We examine previous shifts from growth to value and which sectors had the strongest performance.
After it was reported last Monday (11/9) that preliminary data showed Pfizer’s COVID-19 vaccine to be 90% effective, the market experienced one of, if not the largest, one-day momentum-laggard rallies ever. The Dow DJIA gained 2.95% on the day as stocks that have been hard hit during the pandemic, like Disney DIS and Chevron CVX enjoyed strong rallies. Meanwhile, the Nasdaq Composite NASD was down -1.53% as investors reduced their holdings in areas that had been leading the market, like technology. Over the intervening week-and-a-half there has been a lot of talk about the “rotation” trade i.e. a shift from areas, sectors, and styles that have performed well into areas that have lagged and thus, theoretically, have more upside during recovery. One of the primary shifts mentioned as part of the rotation trade is from growth to value, as growth has outperformed value in 2020 and for most of the last several years.
Of course, within each equity style, there are a wide range of stocks spanning multiple sectors. Therefore, today we wanted to examine previous shifts from growth to value to see which sectors had the strongest performance. We began by looking at the spread between the rolling six-month returns of the Russell 1000 Value Index and the Russell 10000 Growth Index since 1995. Each time the spread peaked at 5% or more in favor of value, we looked back to a recent trough (i.e. when the spread was in favor of growth) and calculated the returns for the 11 macro sectors over that period. For example, we can see that around March 20, 2001, the spread peaked at a little over 39% in favor of value, so looking back we find it hit a trough (i.e. the relationship most favored growth) in February 2000, when the spread was just shy of -35%. We then calculated the sector returns for the interim period (2/8/2000 – 3/20/2001). The periods we examined are shaded in gray in the chart below; the line is red during periods when the spread is greater than zero (i.e. value outperformed) and blue during periods when the spread is less than zero. As the chart shows, the spread between growth and value has already narrowed significantly in recent months as it was almost -35% (in favor of growth) in September, but has risen above the -5% mark within the last week.

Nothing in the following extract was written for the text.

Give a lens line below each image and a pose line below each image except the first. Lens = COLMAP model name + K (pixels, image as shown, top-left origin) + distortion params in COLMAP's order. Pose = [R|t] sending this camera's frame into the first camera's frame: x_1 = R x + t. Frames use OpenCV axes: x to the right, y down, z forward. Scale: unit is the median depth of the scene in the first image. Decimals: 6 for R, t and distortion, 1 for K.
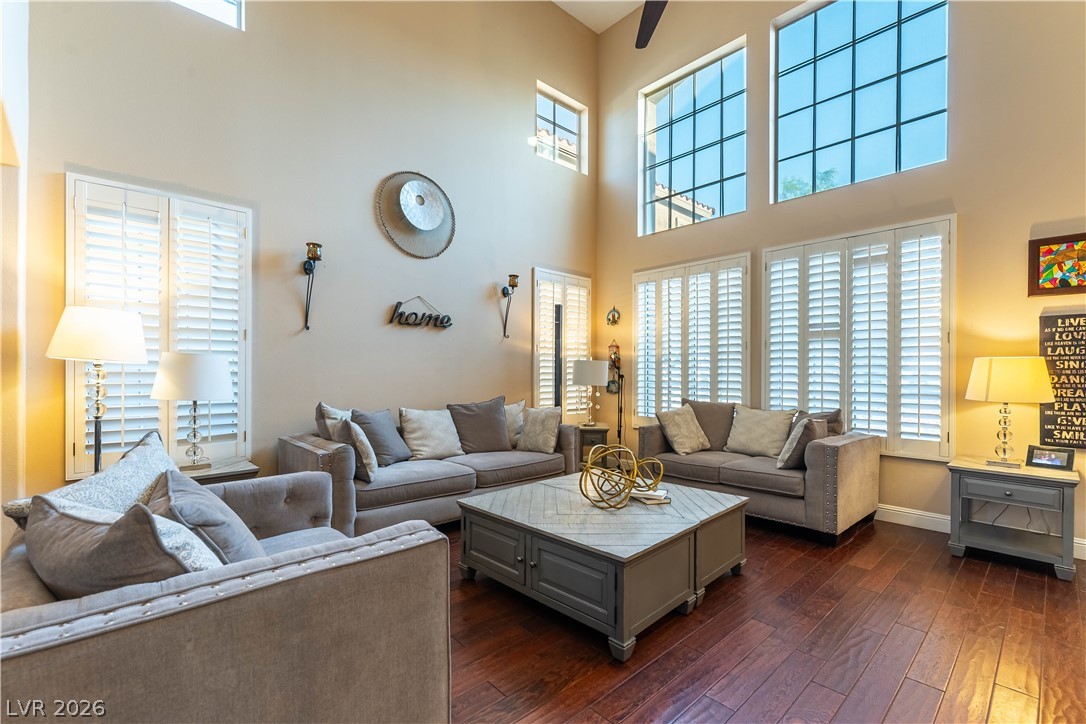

There was significant variance in the length of the periods in our study, ranging from just 88 days to more than 400 days, therefore all of the returns in the table below have been annualized in order to make them more comparable. The best performing sector, on average, during the periods we examined was financials with an average annualized return of 18.64% followed by energy, utilities, and consumer staples. On the other hand, the worst-performing sector on average was technology with an average annualized return of -7.9% and is the only sector with a negative average annualized return. Technology was also the only sector with an average return lower than the S&P 500. On the surface this may seem strange, however, our study examined only the total return of each sector during the time period in question, it did not take into account the relative weights of the sectors within the index nor how those weights may have changed over time, which could have a significant impact on the performance of the overall index. Other laggards include health care, consumer discretionary, and industrials. Technology had the worst single-period performance as it experienced a decline equal to -74.22% on an annualized basis from 3/8/02 through 6/21/02. Materials had the single best one-period performance as it gained the equivalent of 80.91% on an annualized basis from 4/6/1999 through 7/27/1999. However, it also has the second worst single period performance as it had an annualized decline of -74.14% from 7/15/08 through 12/24/08.